• Background: tyrants of archaic city-states.

    Obverse of Corinthian silver stater
    circa 550 - 515 BC

    Pegasus with curled wing
    Collection: Arthur S. Dewing Collection
    Photograph by Maria Daniels
    Thucydides tells us that as the wealth and power of Hellas increased, tyrannies were established, replacing the previously existing hereditary monarchies. (Thuc. 1.13.1-2). Because of Corinth's strategic position on the isthmus as well as its naval power, it follows Thucydides' reasoning, that as one of the first city-states to amass tremendous wealth, it was also one of the first to be ruled by a tyrant. According to Thucydides, it was the habit of tyrants to seek personal comfort for themselves and renown for themselves and their families. Tyrants usually seized power with some popular support and often upheld existing laws and customs, thus maintaining stability in the city-state with little risk to their own personal security. (Thuc. 1.17). (See also Thomas Martin on tyranny.)

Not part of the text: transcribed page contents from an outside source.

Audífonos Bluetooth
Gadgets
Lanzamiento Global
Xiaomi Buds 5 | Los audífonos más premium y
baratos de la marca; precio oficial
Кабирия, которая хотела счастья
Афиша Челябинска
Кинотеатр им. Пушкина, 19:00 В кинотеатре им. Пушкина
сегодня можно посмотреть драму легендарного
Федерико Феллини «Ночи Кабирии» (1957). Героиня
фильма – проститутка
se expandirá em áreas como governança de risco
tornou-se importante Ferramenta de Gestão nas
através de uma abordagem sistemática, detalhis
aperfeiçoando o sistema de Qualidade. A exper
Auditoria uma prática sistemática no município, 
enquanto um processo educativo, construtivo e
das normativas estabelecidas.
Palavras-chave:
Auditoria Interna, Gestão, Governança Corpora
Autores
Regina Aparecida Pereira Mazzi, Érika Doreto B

  • Brief biography of Cypselus.

    According to Pausanias, who reasons on the basis of the evidence of the mythological stories represented on the chest dedicated by Cypselus at Olympia, the family of Cypselus originally came from Gonussa, above Sicyon; Paus. 5.18.7.

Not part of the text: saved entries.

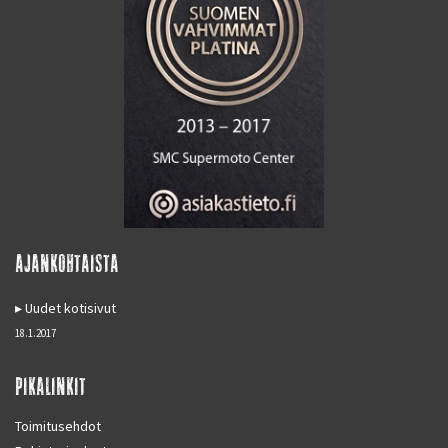
AJANKOHTAISTA
Uudet kotisivut
18.1.2017
PIKALINKIT
Toimitusehdot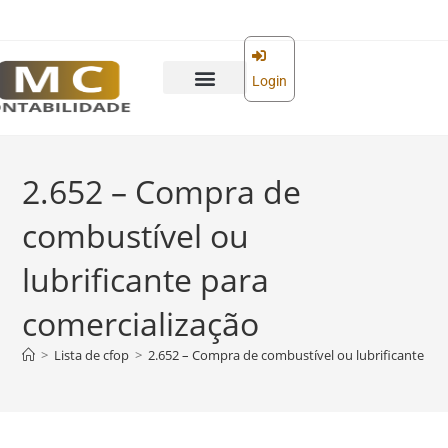
o
conteúdo
Login
2.652 – Compra de
combustível ou
lubrificante para
comercialização
>
Lista de cfop
>
2.652 – Compra de combustível ou lubrificante par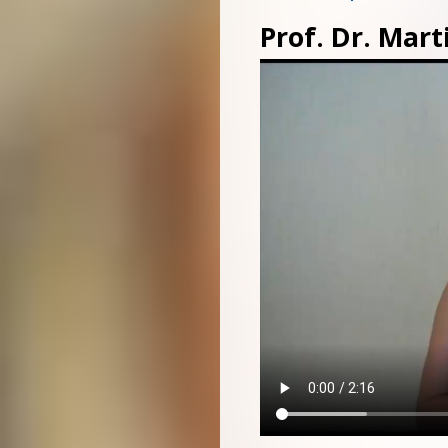
Prof. Dr. Mar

    Herodotus recounts the role that the oracle at Delphi played in directing the course of Cypselus' life. When his father, Eetion, sought the advice of the oracle at Delphi on how he might overcome his childlessness, the propitious answer given to him corresponded to an ominous oracle which had been delivered to the Bacchiadae, the family then ruling Corinth. (Hdt. 5.92C.1)

    Attic red-figure hydria, circa 490 BC
    Danae and Perseus, about to be put into the chest and cast into the sea
    Collection: Museum of Fine Arts, Boston
    Image from Caskey & Beazley, Plate XXXIV

    Consequently, the Bacchiadae sought the life of the child born shortly thereafter to the wife of Eetion. To protect the child from his would-be murderers, his mother hid him in a chest, where no one would think to find him. Because he was delivered from his enemies in this way, the boy was named after the chest, i.e., "cypselus." When he grew older, he was prompted by the oracle at Delphi to seize power of the city of Corinth from the Bacchiadae. (Hdt. 5.92e.1ff.)